FAO emergencies and resilience

South Sudan: Cash for seeds brings new hope to Santa and 12 000 vulnerable farmers in Magwi



Santa Angwech David, 23 years old, lives in Magwi, near the South Sudanese border with Kenya. She’s the mother of two girls and a boy and dreams that her children have all that she could not have as a young orphan, including going to school and being educated. Farming is the only way Santa can sustain herself and her family. She is a strong female farmer and a hard worker who is committed to her land, however, she faces a number of challenges that prevent her from earning more and providing enough food for her children. As is the case for many farmers in South Sudan, she does not have enough money to buy the agricultural tools required to farm properly (like hoes or pangas) and high-quality seeds (like maize, groundnuts, beans, cassava or sesame) that could guarantee a healthy diet for her family and a basic income. Santa has to sow whichever seeds she finds using her own hands.

This year, Santa’s life changed when she was selected as a beneficiary of a cash-for-seeds intervention that FAO initiated in Magwi, in partnership with Global Aim, a South Sudanese organization.

In light of the coronavirus disease 2019, FAO had to adapt its programme to avert the risks of virus transmission. For the first time in South Sudan, FAO started distributing cash to the most vulnerable families across the country. Cash-for-seed interventions give farmers the opportunity to buy the inputs they choose and need the most at the local market, and at the same time, support local producers and artisan groups to sell their produce and expand their business.
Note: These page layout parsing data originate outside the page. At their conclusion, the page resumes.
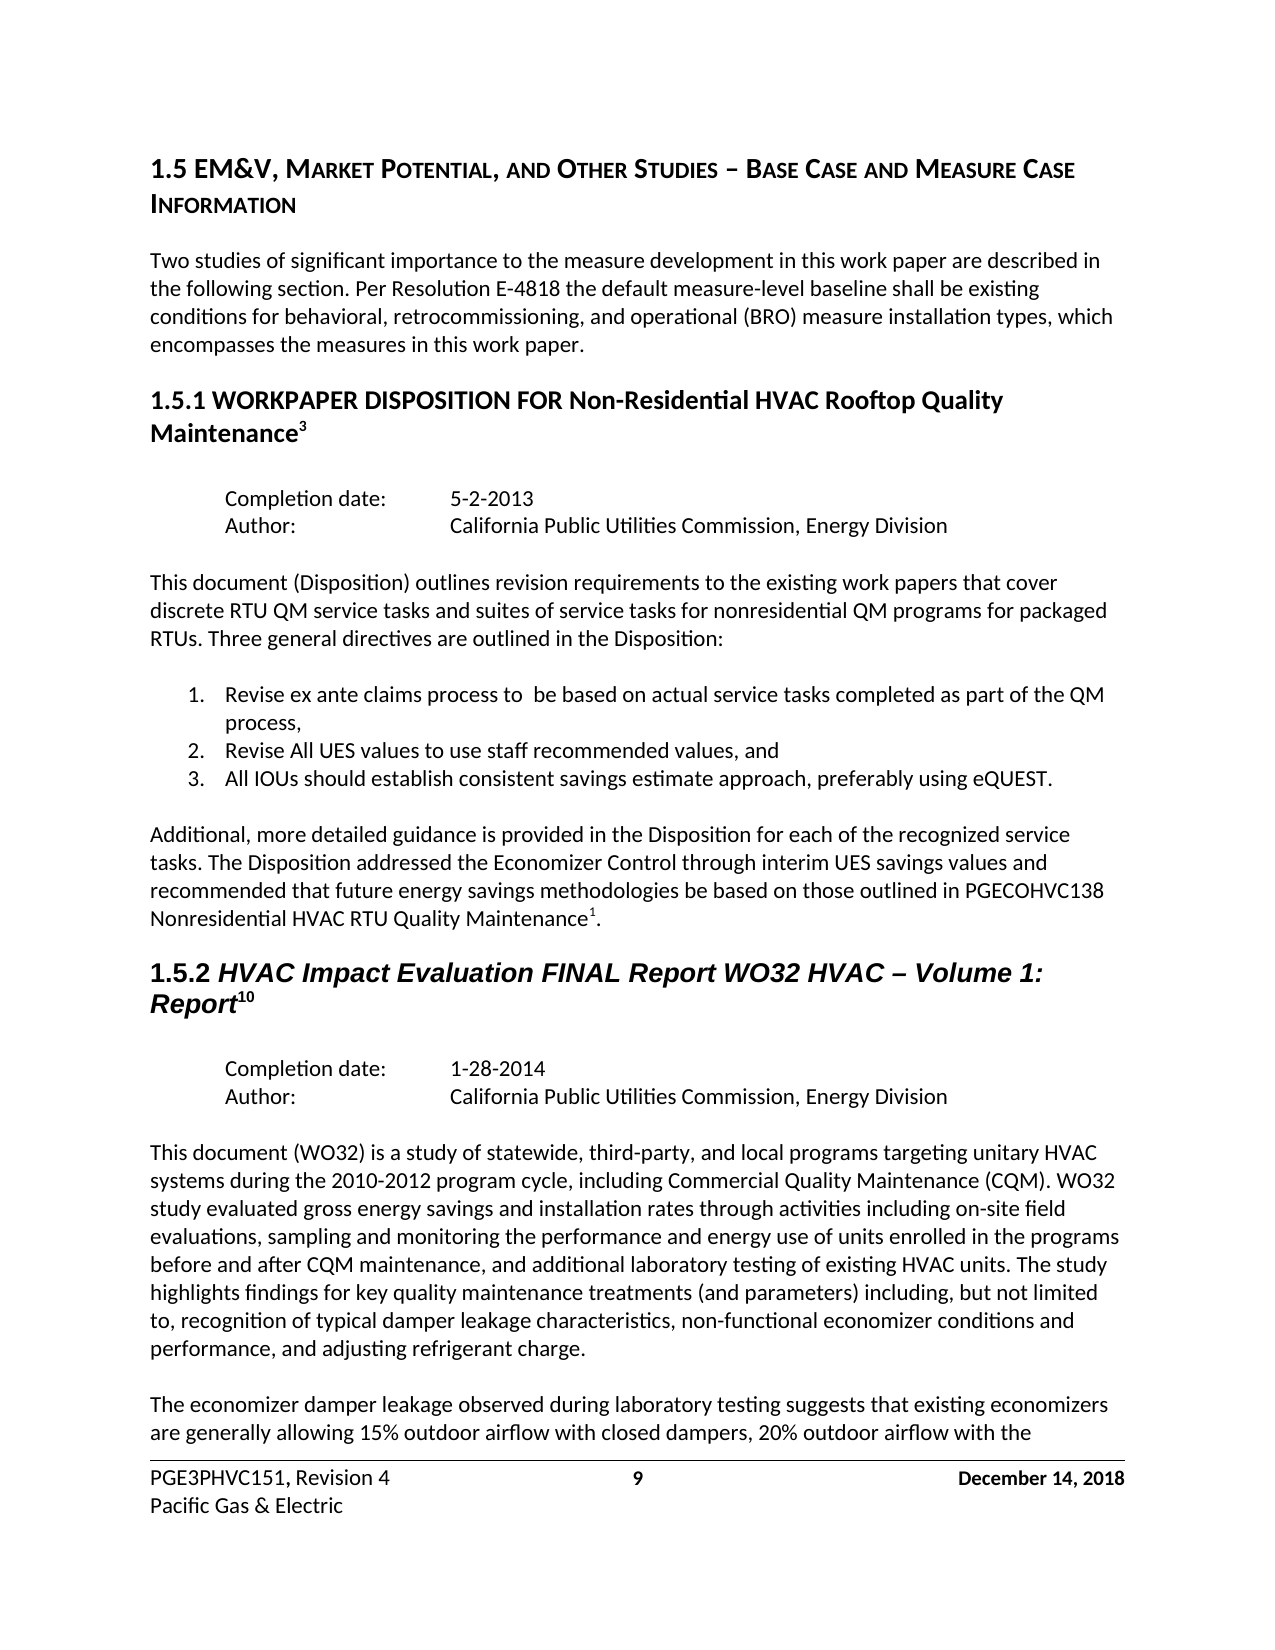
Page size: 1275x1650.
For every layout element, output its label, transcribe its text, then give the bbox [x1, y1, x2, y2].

text Completion date: 1-28-2014 [150, 1054, 1125, 1082]
text Completion date: 5-2-2013 [225, 484, 1125, 512]
text This document (WO32) is a study of statewide, third-party, and local programs targeting unitary HVAC systems during the 2010-2012 program cycle, including Commercial Quality Maintenance (CQM). WO32 study evaluated gross energy savings and installation rates through activities including on-site field evaluations, sampling and monitoring the performance and energy use of units enrolled in the programs before and after CQM maintenance, and additional laboratory testing of existing HVAC units. The study highlights findings for key quality maintenance treatments (and parameters) including, but not limited to, recognition of typical damper leakage characteristics, non-functional economizer conditions and performance, and adjusting refrigerant charge. [150, 1138, 1125, 1362]
text Author: California Public Utilities Commission, Energy Division [225, 512, 1125, 540]
subtitle Two studies of significant importance to the measure development in this work paper are described in the following section. Per Resolution E-4818 the default measure-level baseline shall be existing conditions for behavioral, retrocommissioning, and operational (BRO) measure installation types, which encompasses the measures in this work paper. [150, 246, 1125, 358]
subtitle 1.5.1 WORKPAPER DISPOSITION FOR Non-Residential HVAC Rooftop Quality Maintenance3 [150, 383, 1125, 449]
text Additional, more detailed guidance is provided in the Disposition for each of the recognized service tasks. The Disposition addressed the Economizer Control through interim UES savings values and recommended that future energy savings methodologies be based on those outlined in PGECOHVC138 Nonresidential HVAC RTU Quality Maintenance1. [150, 820, 1125, 932]
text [150, 1390, 1125, 1446]
subtitle 1.5 EM&V, Market Potential, and Other Studies – Base Case and Measure Case Information [150, 150, 1125, 221]
list All IOUs should establish consistent savings estimate approach, preferably using eQUEST. [187, 764, 1125, 792]
subtitle 1.5.2 HVAC Impact Evaluation FINAL Report WO32 HVAC – Volume 1: Report [150, 957, 1125, 1019]
list Revise All UES values to use staff recommended values, and [187, 736, 1125, 764]
list Revise ex ante claims process to be based on actual service tasks completed as part of the QM process, [187, 680, 1125, 736]
text Author: California Public Utilities Commission, Energy Division [150, 1082, 1125, 1110]
text This document (Disposition) outlines revision requirements to the existing work papers that cover discrete RTU QM service tasks and suites of service tasks for nonresidential QM programs for packaged RTUs. Three general directives are outlined in the Disposition: [150, 568, 1125, 652]
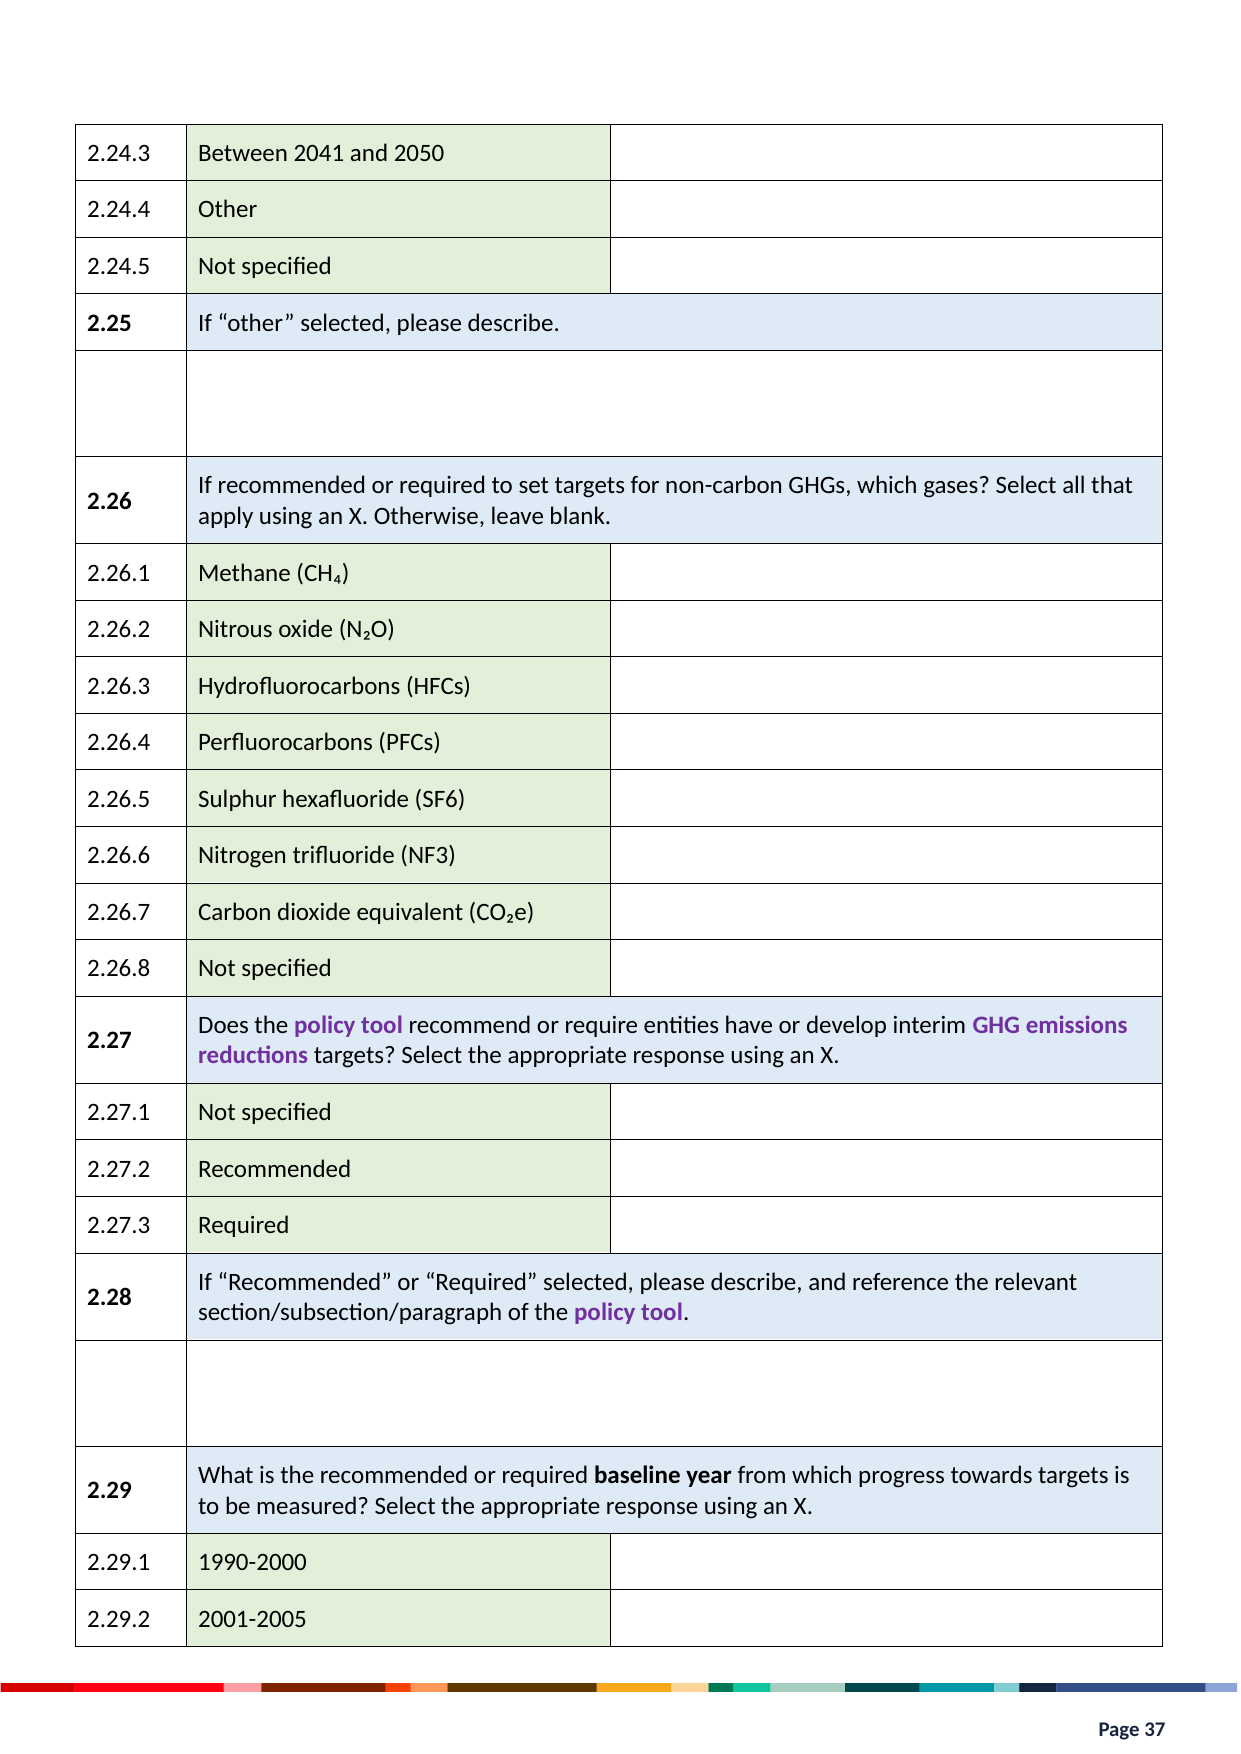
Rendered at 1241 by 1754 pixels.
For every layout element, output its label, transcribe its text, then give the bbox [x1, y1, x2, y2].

table_cell Perfluorocarbons (PFCs) [187, 714, 610, 769]
table_cell [611, 1534, 1162, 1589]
table_cell [611, 544, 1162, 600]
table_cell [611, 657, 1162, 713]
table_cell Carbon dioxide equivalent (CO₂e) [187, 884, 610, 939]
table_cell [611, 1197, 1162, 1252]
table_cell [611, 238, 1162, 293]
table_cell Other [187, 181, 610, 237]
table_cell 2.29.2 [76, 1590, 186, 1646]
table_cell Nitrogen trifluoride (NF3) [187, 827, 610, 882]
table_cell [611, 940, 1162, 996]
table_cell 2.24.5 [76, 238, 186, 293]
table_cell [611, 714, 1162, 769]
table_cell 2001-2005 [187, 1590, 610, 1646]
table_cell Between 2041 and 2050 [187, 125, 610, 180]
table_cell [187, 1341, 1162, 1446]
table_cell 2.26.2 [76, 601, 186, 656]
table_cell [611, 125, 1162, 180]
table_cell 2.26.7 [76, 884, 186, 939]
table_cell [611, 1084, 1162, 1139]
table_cell Not specified [187, 238, 610, 293]
table_cell 2.26.1 [76, 544, 186, 600]
table_cell Does the policy tool recommend or require entities have or develop interim GHG emissions reductions targets? Select the appropriate response using an X. [187, 997, 1162, 1083]
table_cell 2.27.2 [76, 1140, 186, 1196]
table_cell 2.25 [76, 294, 186, 350]
table_cell 2.29 [76, 1447, 186, 1533]
table_cell 2.24.3 [76, 125, 186, 180]
table_cell 2.27.1 [76, 1084, 186, 1139]
table_cell Methane (CH₄) [187, 544, 610, 600]
table_cell [611, 770, 1162, 826]
table_cell 2.26.8 [76, 940, 186, 996]
table_cell [611, 181, 1162, 237]
table_cell [76, 351, 186, 456]
table_cell If “other” selected, please describe. [187, 294, 1162, 350]
table_cell [187, 351, 1162, 456]
table_cell Not specified [187, 1084, 610, 1139]
table_cell Recommended [187, 1140, 610, 1196]
table_cell [611, 1590, 1162, 1646]
picture [0, 1683, 1236, 1692]
table_cell 2.26.3 [76, 657, 186, 713]
table_cell Required [187, 1197, 610, 1252]
table_cell 2.26.5 [76, 770, 186, 826]
table_cell Nitrous oxide (N₂O) [187, 601, 610, 656]
table_cell If recommended or required to set targets for non-carbon GHGs, which gases? Select all that apply using an X. Otherwise, leave blank. [187, 457, 1162, 543]
table_cell 2.26 [76, 457, 186, 543]
table_cell Hydrofluorocarbons (HFCs) [187, 657, 610, 713]
table_cell [611, 1140, 1162, 1196]
table_cell Not specified [187, 940, 610, 996]
table_cell [611, 827, 1162, 882]
table_cell [76, 1341, 186, 1446]
table_cell If “Recommended” or “Required” selected, please describe, and reference the relevant section/subsection/paragraph of the policy tool. [187, 1254, 1162, 1339]
table_cell What is the recommended or required baseline year from which progress towards targets is to be measured? Select the appropriate response using an X. [187, 1447, 1162, 1533]
table_cell 2.29.1 [76, 1534, 186, 1589]
table_cell 2.26.6 [76, 827, 186, 882]
table_cell Sulphur hexafluoride (SF6) [187, 770, 610, 826]
table_cell 2.27.3 [76, 1197, 186, 1252]
table_cell 2.24.4 [76, 181, 186, 237]
table_cell 2.28 [76, 1254, 186, 1339]
table_cell [611, 601, 1162, 656]
table_cell 2.26.4 [76, 714, 186, 769]
table_cell 1990-2000 [187, 1534, 610, 1589]
table_cell 2.27 [76, 997, 186, 1083]
table_cell [611, 884, 1162, 939]
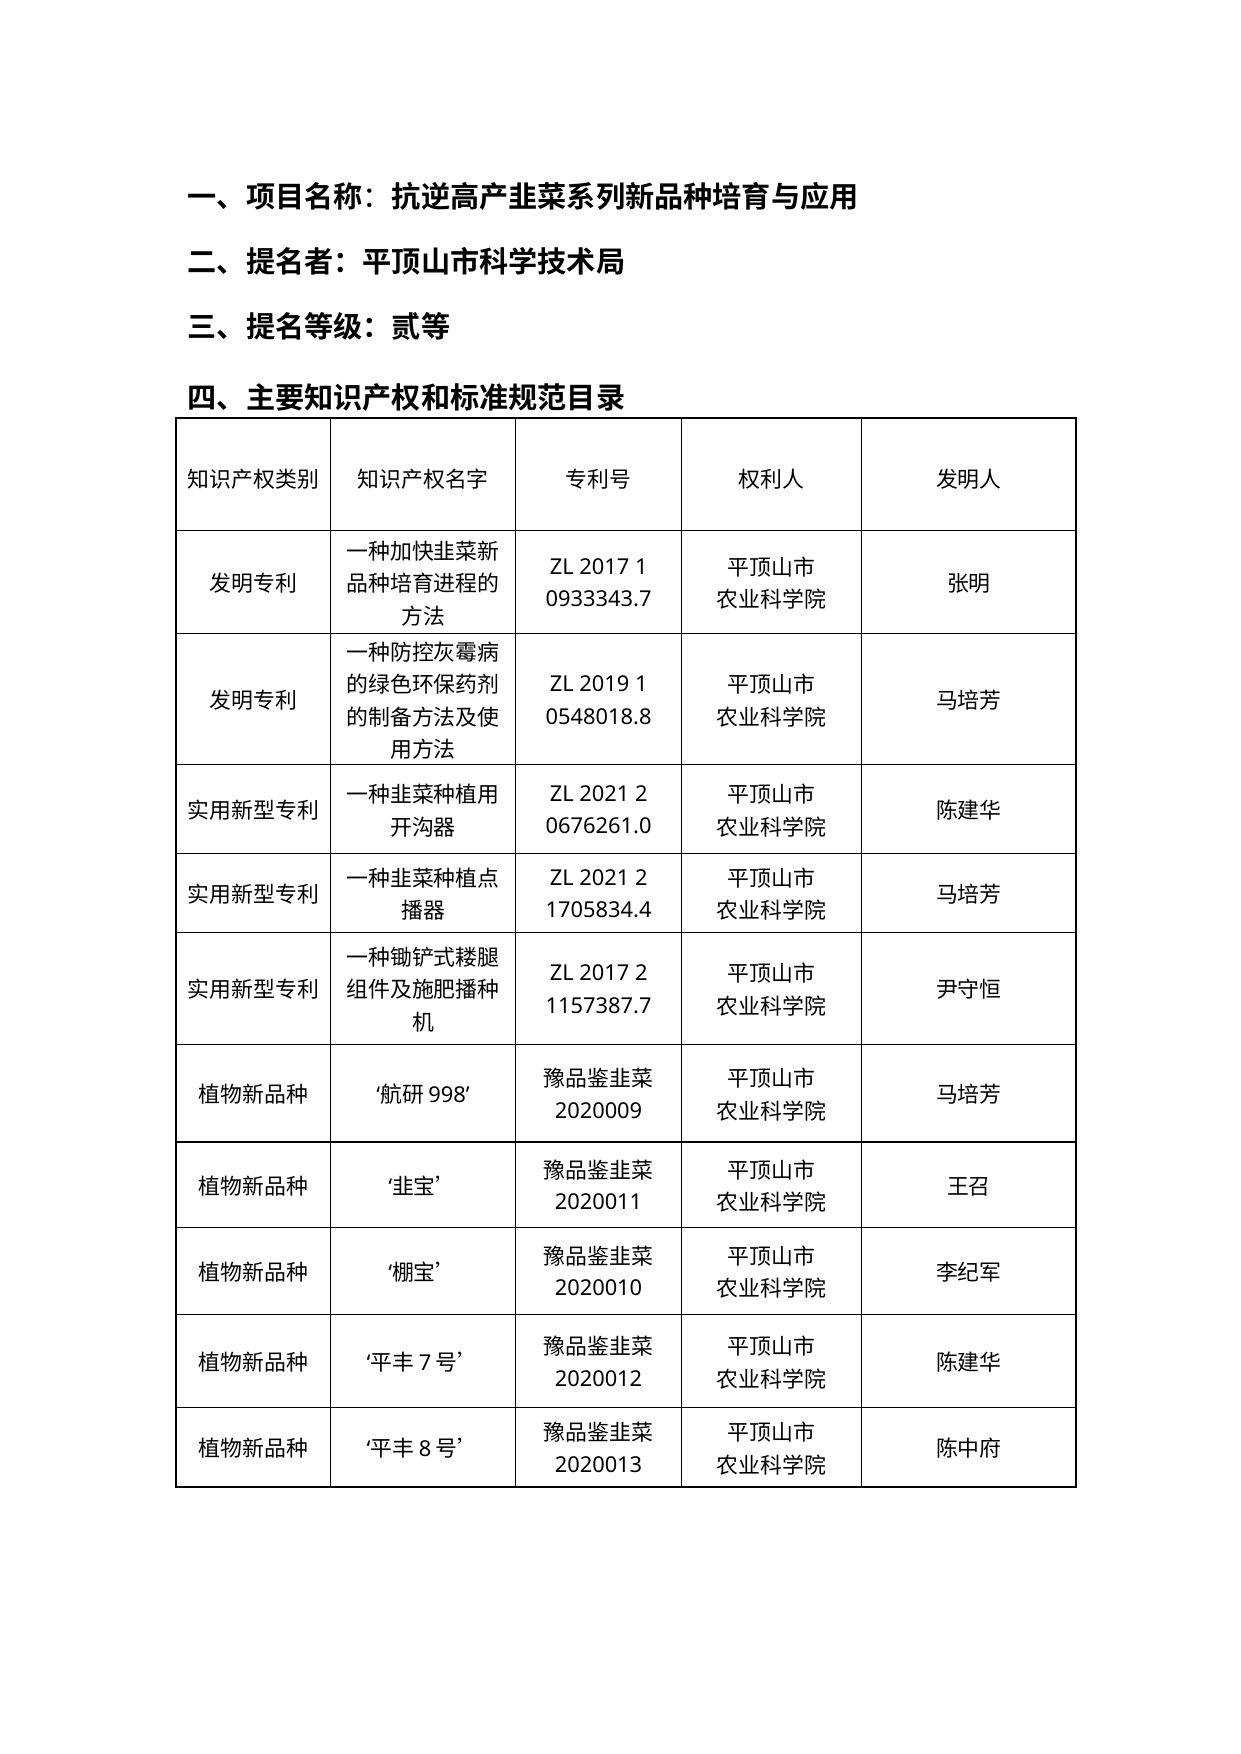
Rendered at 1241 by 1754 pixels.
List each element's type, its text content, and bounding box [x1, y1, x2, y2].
Each beneficiary received the equivalent of USD 30 (5 000 South Sudanese Pounds), to cover the most critical needs of their household. 

Thanks to this cash, Santa is seeing the light at the end of the tunnel and can finally envision a better future for her three kids.

“I will immediately use part of this money to buy 27 kg of groundnuts, other varieties of seeds and some axes”, says Santa smiling. “I’ll also have enough seeds to plant in the coming seasons and I won’t need to worry for a while”, she continued. “If this kind of support continues, I will be able to feed my children with healthy food, and also earn enough to buy clothes, medicines and pay the school fees”.

Santa’s is one of the 21 000 farming families receiving cash for seeds as part of the Emergency Livelihood Response Programme 2020 project funded by the United States Agency for International Development (USAID). To date, through this project, USAID has helped FAO reach 18 220 households in Warrap, Western Bahr el Ghazal, Central Equatoria and Eastern Equatoria States of South Sudan. Cash distributions are now starting in Western Equatoria State and will be completed by end of August. 

USAID is one of the biggest contributors to FAO’s Emergency Livelihood Response Programme in South Sudan, through supporting a wide range of activities including the distribution of emergency livelihood kits, cash for seeds, nutrition vouchers and cash for work. In 2020 only, thanks to USAID’s support, FAO will reach 431 000 households (nearly 2.6 million people).